Wearable technology is quickly taking fashion by storm, and there may soon be a way to power electronic apparel and accessories indefinitely.
According to Chemistry World, scientists in China have developed a new solar cell textile that can be woven into clothing, and can withstand being bent more than 200 times—all while retaining its power generation efficiency.
Researchers are looking into dye-sensitized solar cells in which the dye pigment absorbs sunlight to generate electrons before passing on the charges to semiconductors. Essentially, when light shines on a solar textile, the cells on the fabric convert the light into electricity.
Compared with regular solar panels, solar textiles are lighter weight, more versatile and more flexible, making them more appealing for fabrics required to conform to the body, for example.

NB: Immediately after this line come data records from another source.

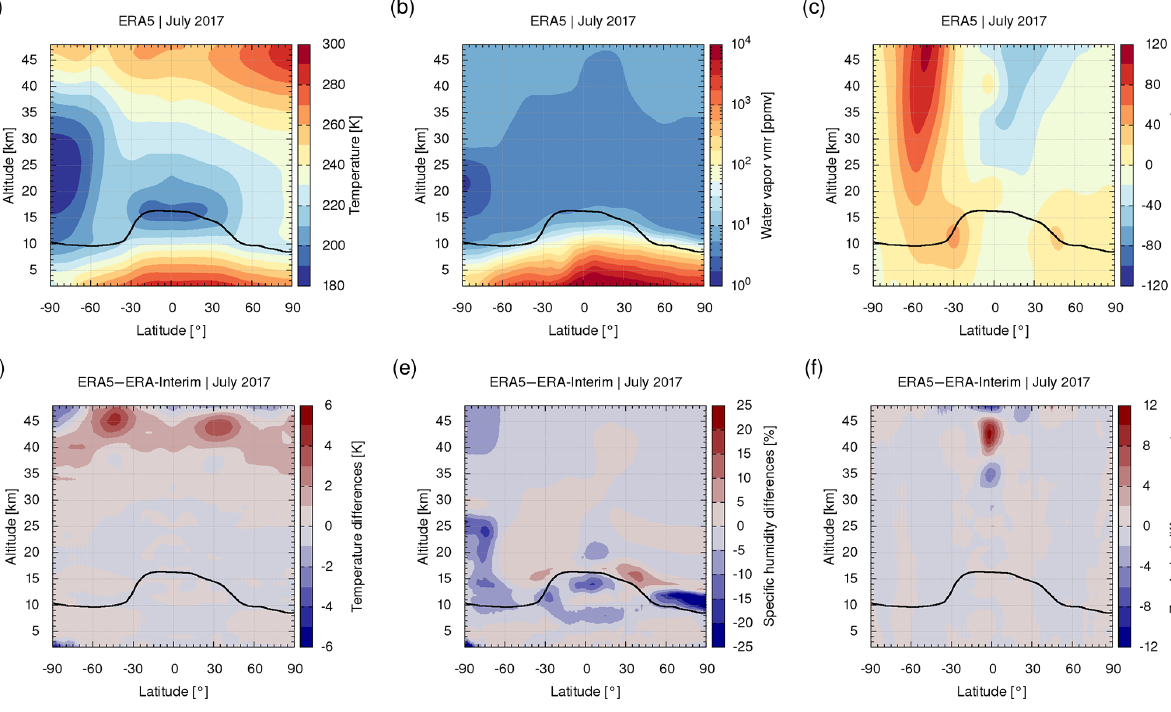
Figure 4. Same as Fig. 3, but for July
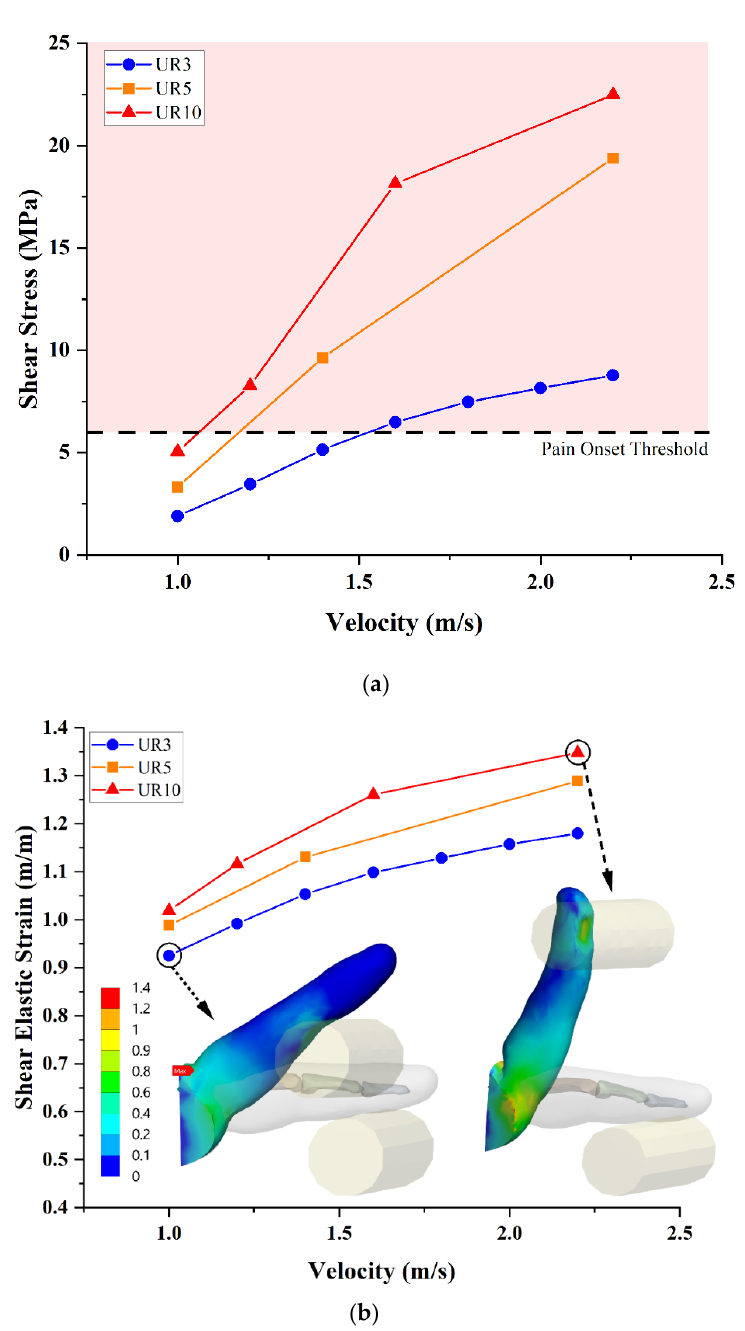
Figure 5. Hyperextension as a function of end effector velocity and robot effective mass, with contour results at the points shown: ( a ) Maximum Shear Stress; ( b ) Maximum Shear Elastic Strain.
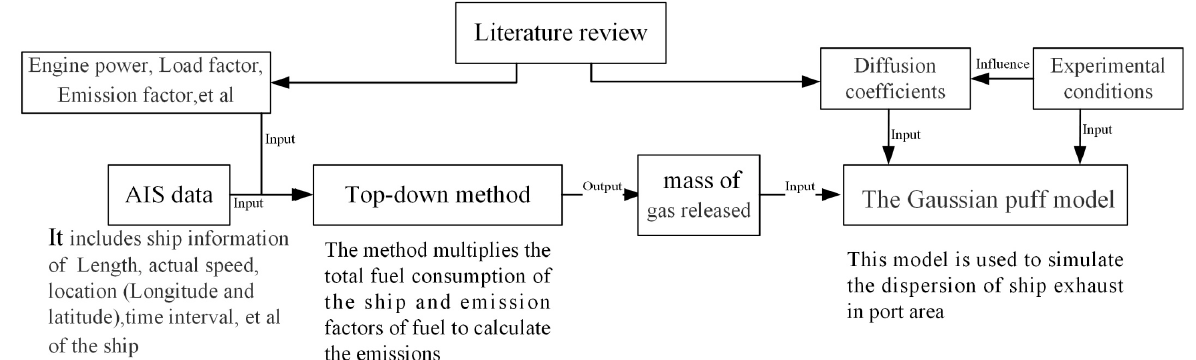
Figure 1. Technical method of diffusion model and calculation model of exhaust gas.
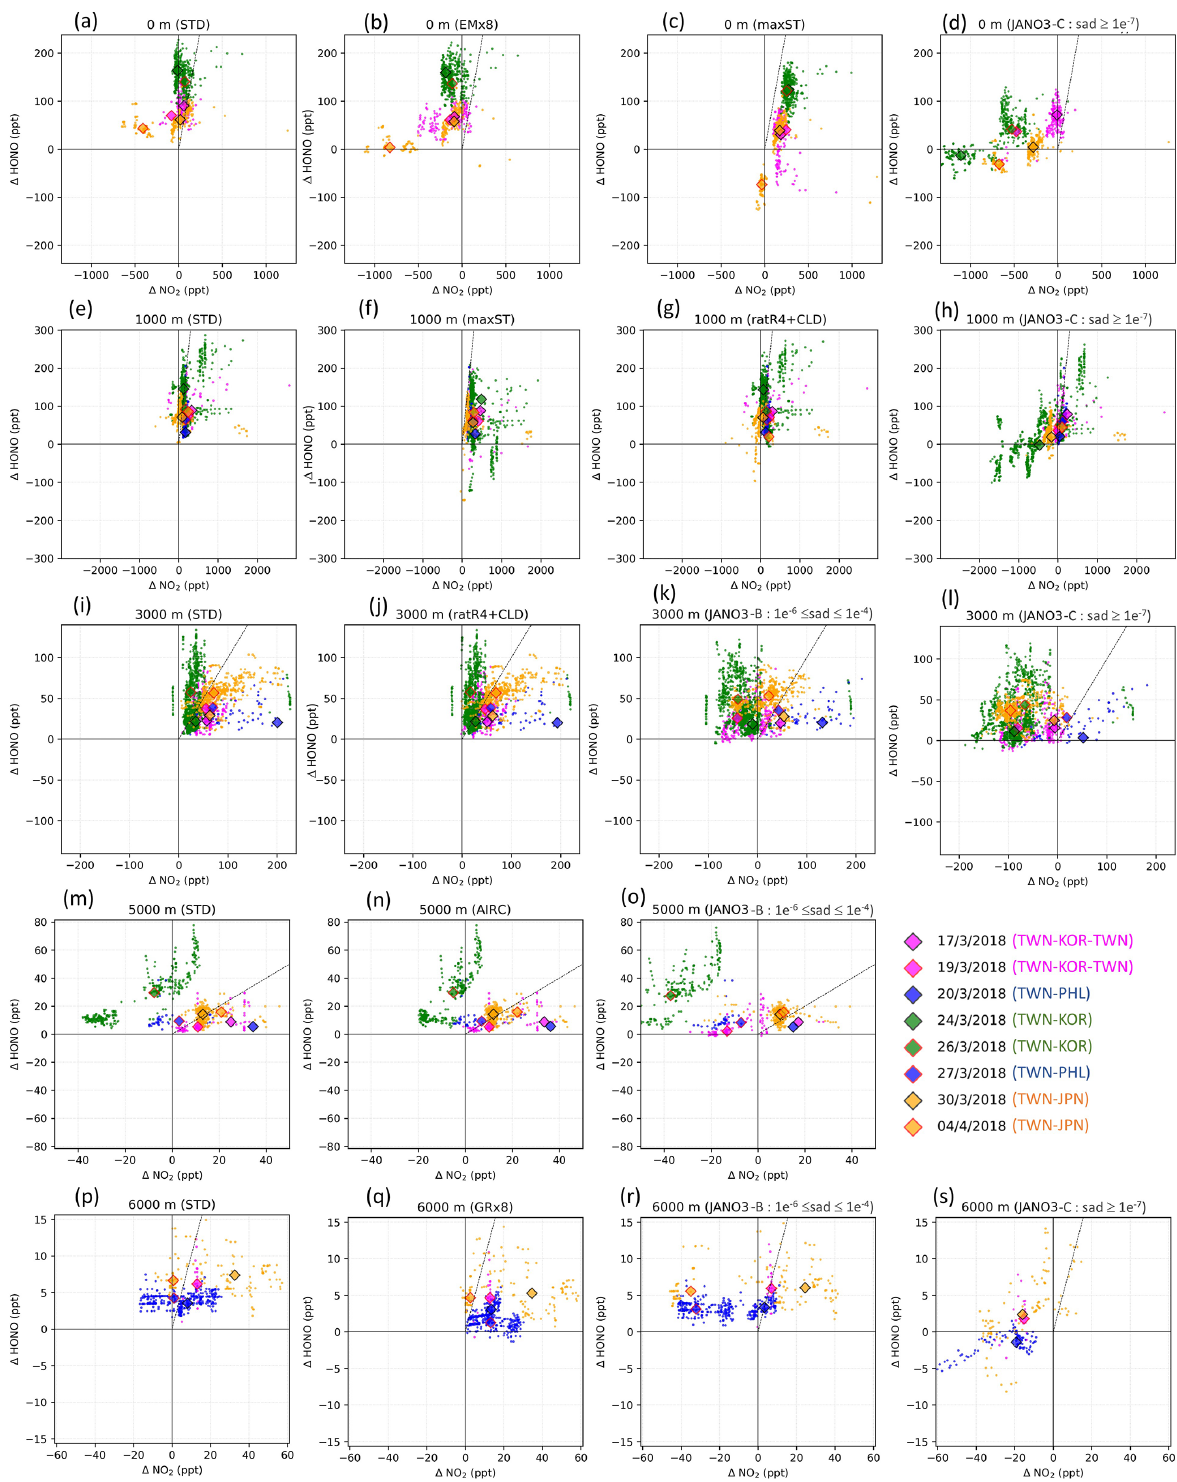
Figure 3. The model’s discrepancies from measurements for HONO ( (cid:49) HONO ) versus that for NO 2 ( (cid:49) NO column) and helpful sensitivity cases (second, third, and fourth columns) are plotted. The scale is shared for each row. The altitude range (0, 1000, 3000, 5000, 6000m ± 500m) and the sensitivity case names are shown at the top of each panel. Small points represent discrepancies distribution (observation – model). Diamonds mark the median point of each cruise distribution. Edge and fill colours indicate flight cruises (see legend). Vertical, horizontal, and diagonal lines show (cid:49) NO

Huisheng Peng, a professor of Department of Macromolecular Science and PI of Laboratory of Advanced Materials at Shanghai’s Fudan University has been working to develop polymer solar cells. Currently, the most common solar cells are made from crystalline silicon, but the polymer version is lighter weight, more flexible and easier to manufacture.
With the polymer solar cell, the textile can be “charged” on either side, but researchers are still working on getting the solar cell to be more efficient at converting solar energy into electricity. If they are able scale the size of the textile up for practical use and see that it sustains the necessary energy, the solar cell textiles could be used in anything from coats to tents.